Question

A solid sphere of radius $r$ is gently placed on a rough horizontal surface with an initial angular speed ${\omega }_0$ but no linear velocity. If the coefficient of friction is $\mu$, then the time $t$ when the slipping will stop is

• A. $\frac{2}{7}\frac{r{\omega }_0}{\mu g}$
• B. $\frac{3}{7}\frac{r{\omega }_0}{\mu g}$
• C. $\frac{4}{7}\frac{r{\omega }_0}{\mu g}$
• D. $\frac{r{\omega }_0}{\mu g}$

Answer 1

The correct option is A $\frac{2}{7}\frac{r{\omega }_0}{\mu g}$

Let $m$ be the mass of the sphere.
Since, it is a case of backward slipping, force of friction is in forward direction.
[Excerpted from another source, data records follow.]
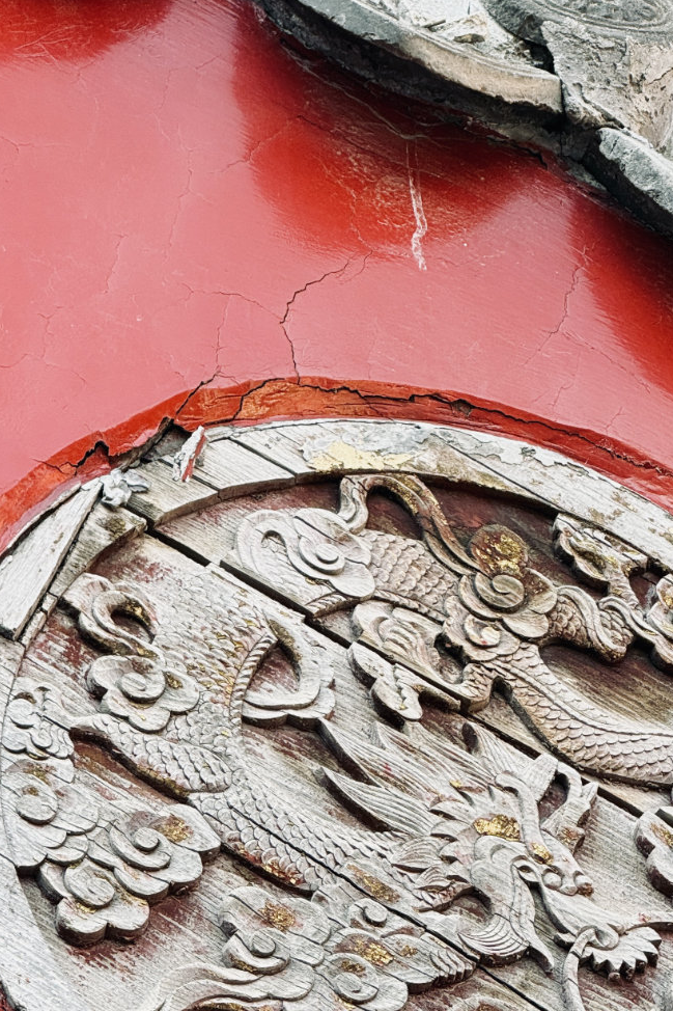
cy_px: 588
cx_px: 494
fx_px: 5750
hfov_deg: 6.7
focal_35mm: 205
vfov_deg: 10.0
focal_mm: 15.7
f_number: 2.8
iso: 125
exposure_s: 1/99
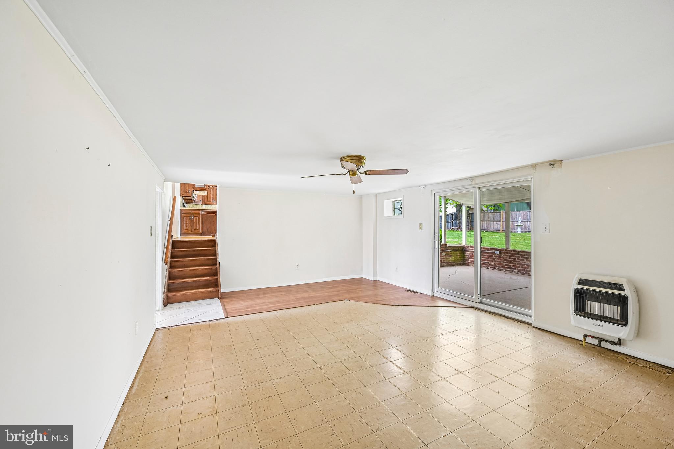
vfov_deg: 81.2
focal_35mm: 14
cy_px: 224
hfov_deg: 104.3
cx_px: 337
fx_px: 262
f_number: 8
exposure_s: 1/6
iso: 400
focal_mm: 14
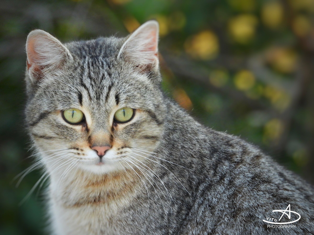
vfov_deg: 1.6
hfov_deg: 2.1
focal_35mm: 930
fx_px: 8436
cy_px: 118
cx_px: 157
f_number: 5.6
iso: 450
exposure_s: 1/125
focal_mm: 167
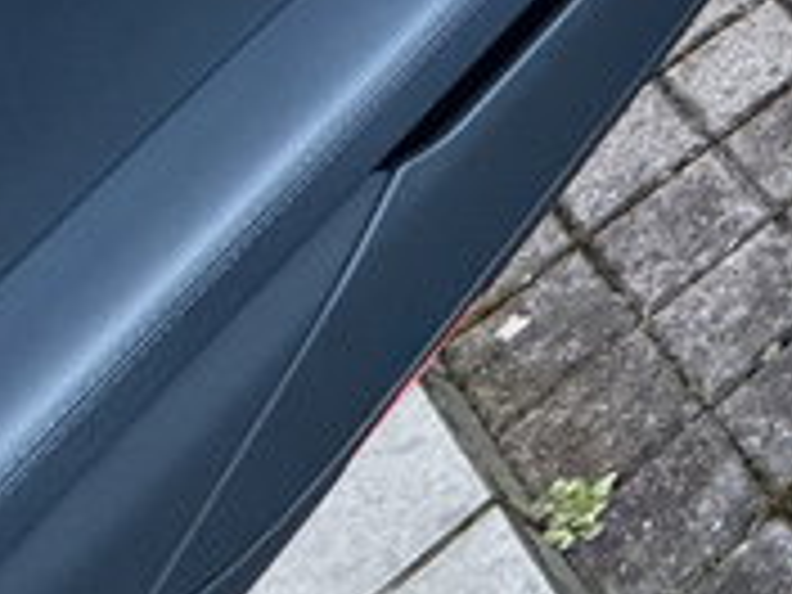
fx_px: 1396
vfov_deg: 19.0
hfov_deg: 17.3
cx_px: 1719
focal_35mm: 61
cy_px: -441
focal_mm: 2.22
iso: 320
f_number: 2.2
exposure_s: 1/103
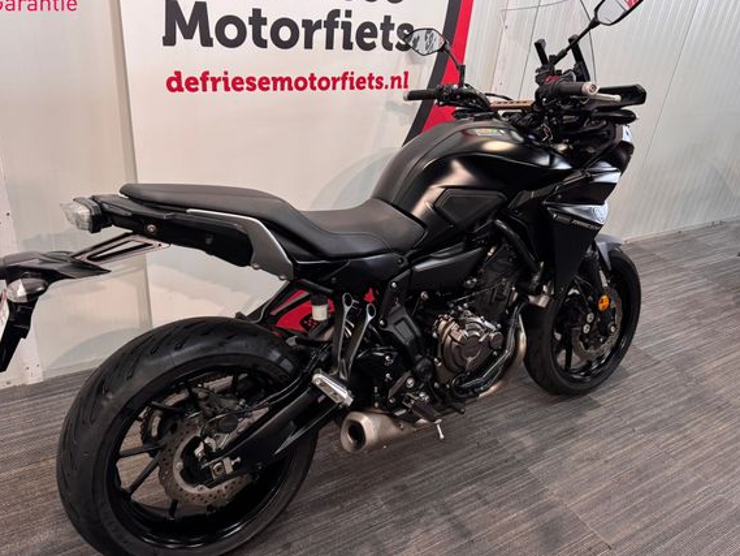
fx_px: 577
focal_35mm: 27
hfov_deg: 65.3
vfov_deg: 51.4
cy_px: 272
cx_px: 351
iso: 320
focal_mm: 6.76
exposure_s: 1/50
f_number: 1.78
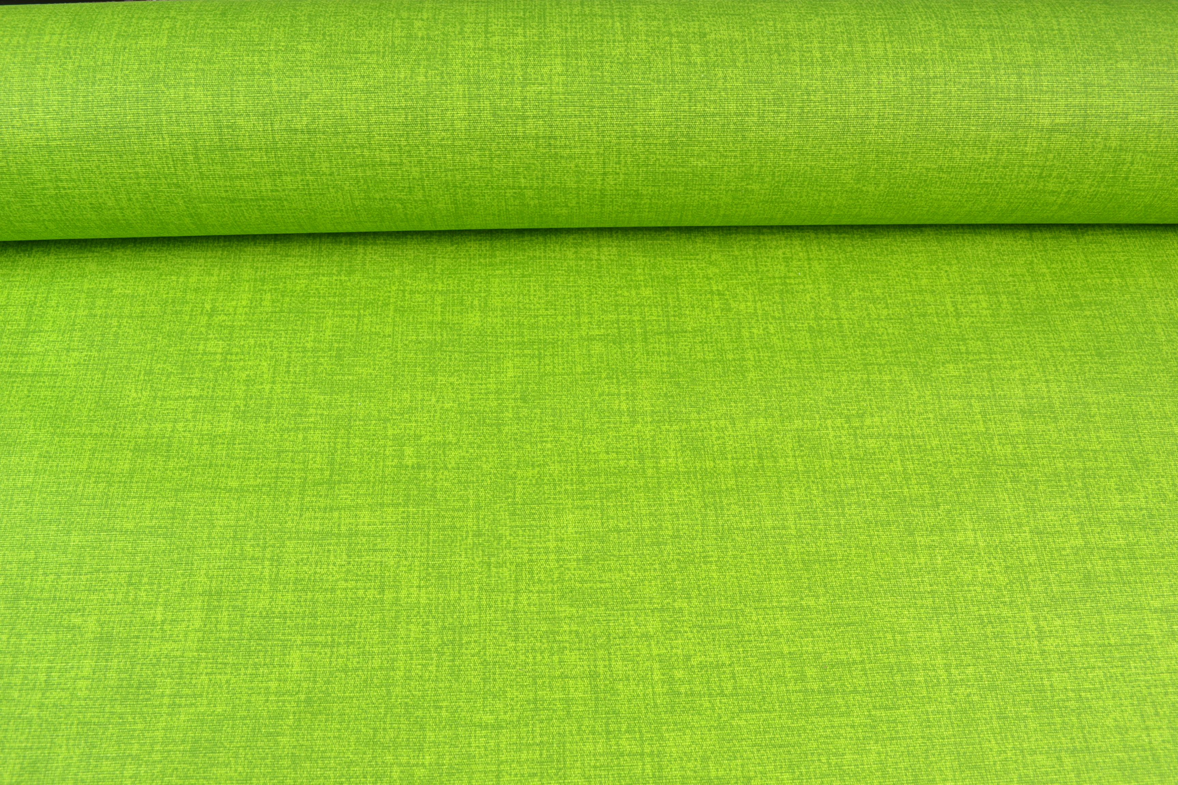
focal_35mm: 33
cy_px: 392
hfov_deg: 57.2
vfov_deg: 40.0
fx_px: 1080
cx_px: 589
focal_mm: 22
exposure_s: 1/5
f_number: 9
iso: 100
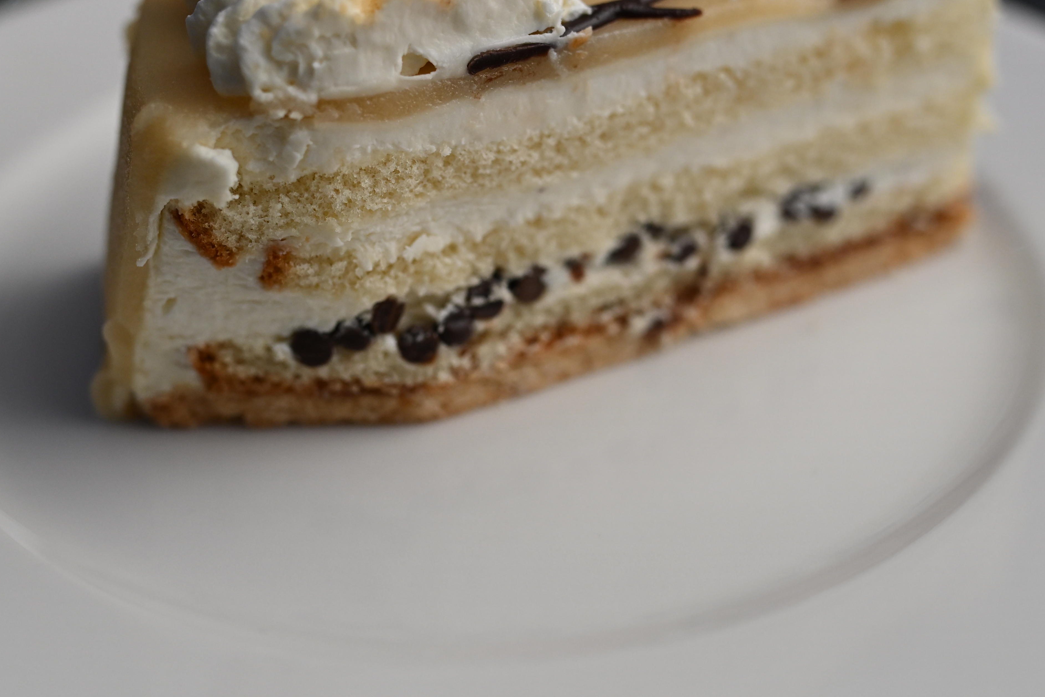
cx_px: 483
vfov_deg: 24.1
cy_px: 276
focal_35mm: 56
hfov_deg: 35.6
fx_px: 1625
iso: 1250
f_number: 3.2
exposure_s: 1/250
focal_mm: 35
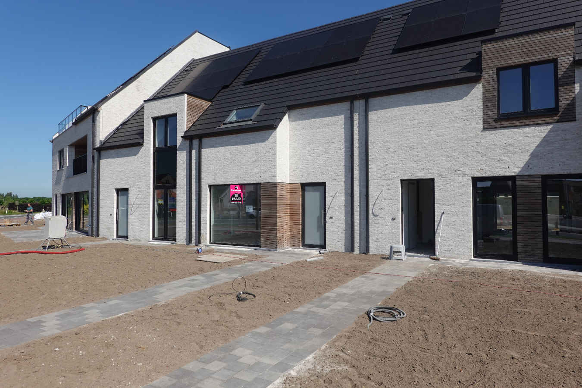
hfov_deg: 73.7
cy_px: 194
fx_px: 388
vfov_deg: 53.1
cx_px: 291
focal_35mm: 24
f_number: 5.6
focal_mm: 9
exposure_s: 1/640
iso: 125
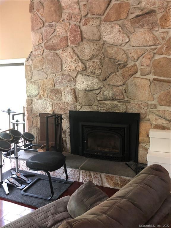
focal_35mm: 28
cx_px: 86
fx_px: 184
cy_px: 114
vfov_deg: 63.4
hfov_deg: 49.7
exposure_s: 1/9
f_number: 1.8
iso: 100
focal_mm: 3.99
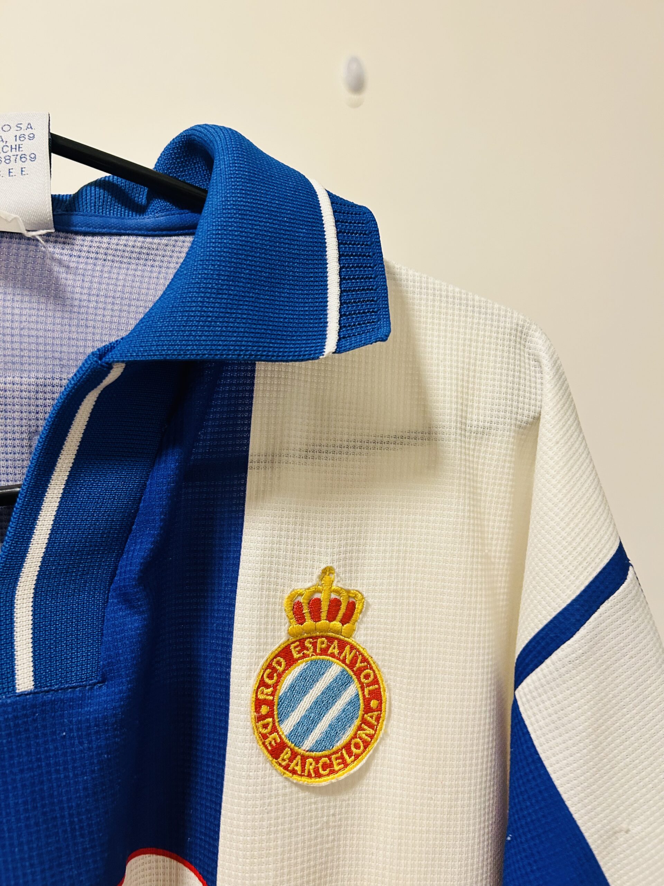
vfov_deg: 67.3
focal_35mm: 26
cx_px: 332
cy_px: 443
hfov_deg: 53.1
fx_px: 665
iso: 200
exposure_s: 1/60
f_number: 1.5
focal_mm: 5.7
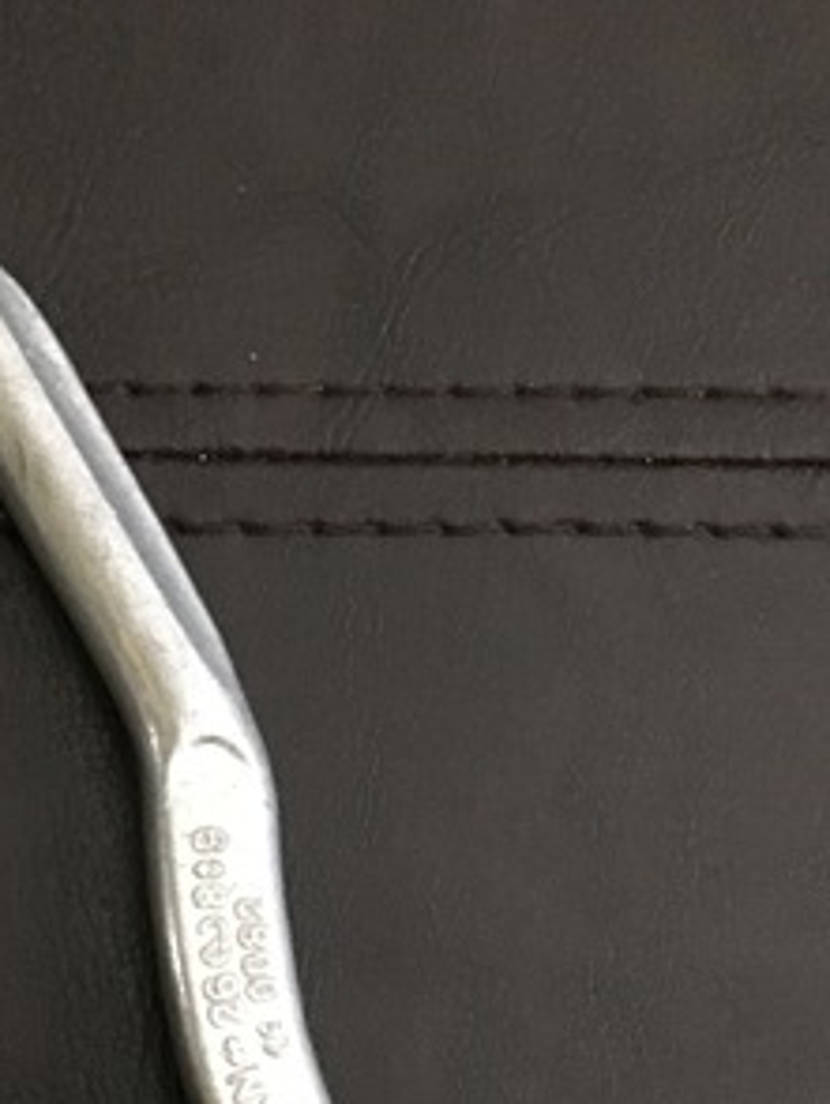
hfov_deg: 19.3
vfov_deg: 23.9
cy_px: 1326
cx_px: -32
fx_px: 2362
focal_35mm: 74
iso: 250
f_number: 2.2
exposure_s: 1/15
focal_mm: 4.15
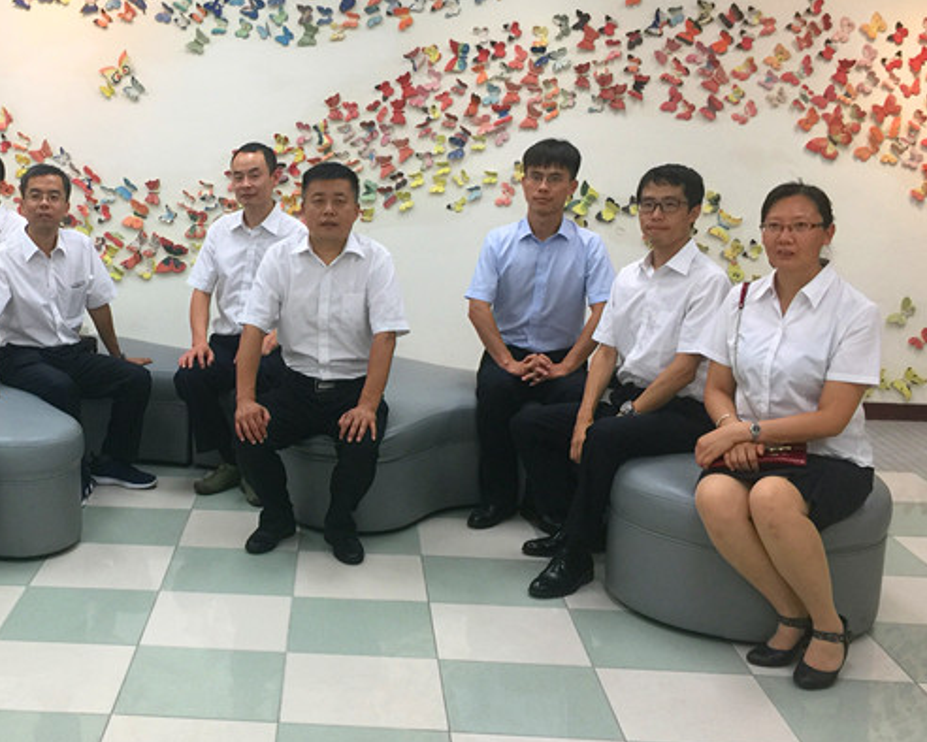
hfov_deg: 39.3
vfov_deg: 32.8
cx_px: 234
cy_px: 365
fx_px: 1263
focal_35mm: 46
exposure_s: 1/40
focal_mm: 4.15
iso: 32
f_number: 2.2
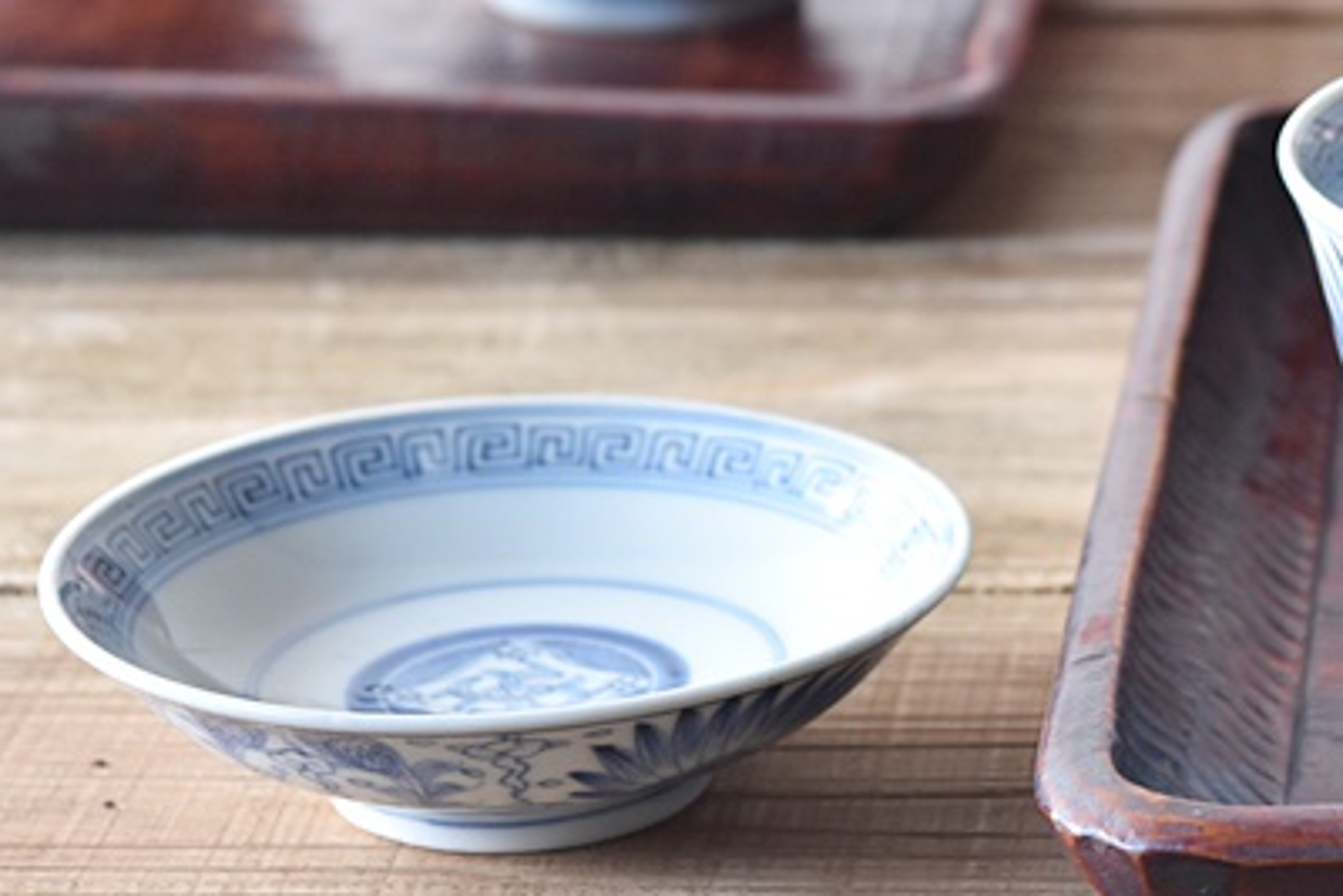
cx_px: 1303
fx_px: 6157
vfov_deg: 8.3
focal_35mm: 165
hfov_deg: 12.3
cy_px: 250
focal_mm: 55
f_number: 5.6
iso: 800
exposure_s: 1/6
Linear acceleration, (by $F_x=ma$)
$a=\frac{f}{m}=\frac{\mu mg}{m}=\mu g$ ...(i)
Angular retardation (by ${\tau }_{com}=I_{com}\alpha$)
$\alpha =\frac{\tau }{I}=\frac{f\times r}{\frac{2}{5}m{r}^2}=\frac{5}{2}\frac{\mu g}{r}$ ...(ii)
[$\because f=\mu mg$]

Slipping will be stopped when $v=r\omega$
i.e $(v_0+at)=r\times ({\omega }_0-\alpha t)$
[Here, -ve because $\alpha$ is in anti-clockwise direction and $\omega$ is in clockwise direction]
But, initially $v_0=0$.
Hence, $at=r({\omega }_0-\alpha t)$
From eqn (i) and (ii),
$\mu gt=r({\omega }_0-\frac{5}{2}\frac{\mu gt}{r})$
$\Rightarrow \frac{7}{2}\mu gt=r{\omega }_0$
$\therefore t=\frac{2}{7}\frac{r{\omega }_0}{\mu g}$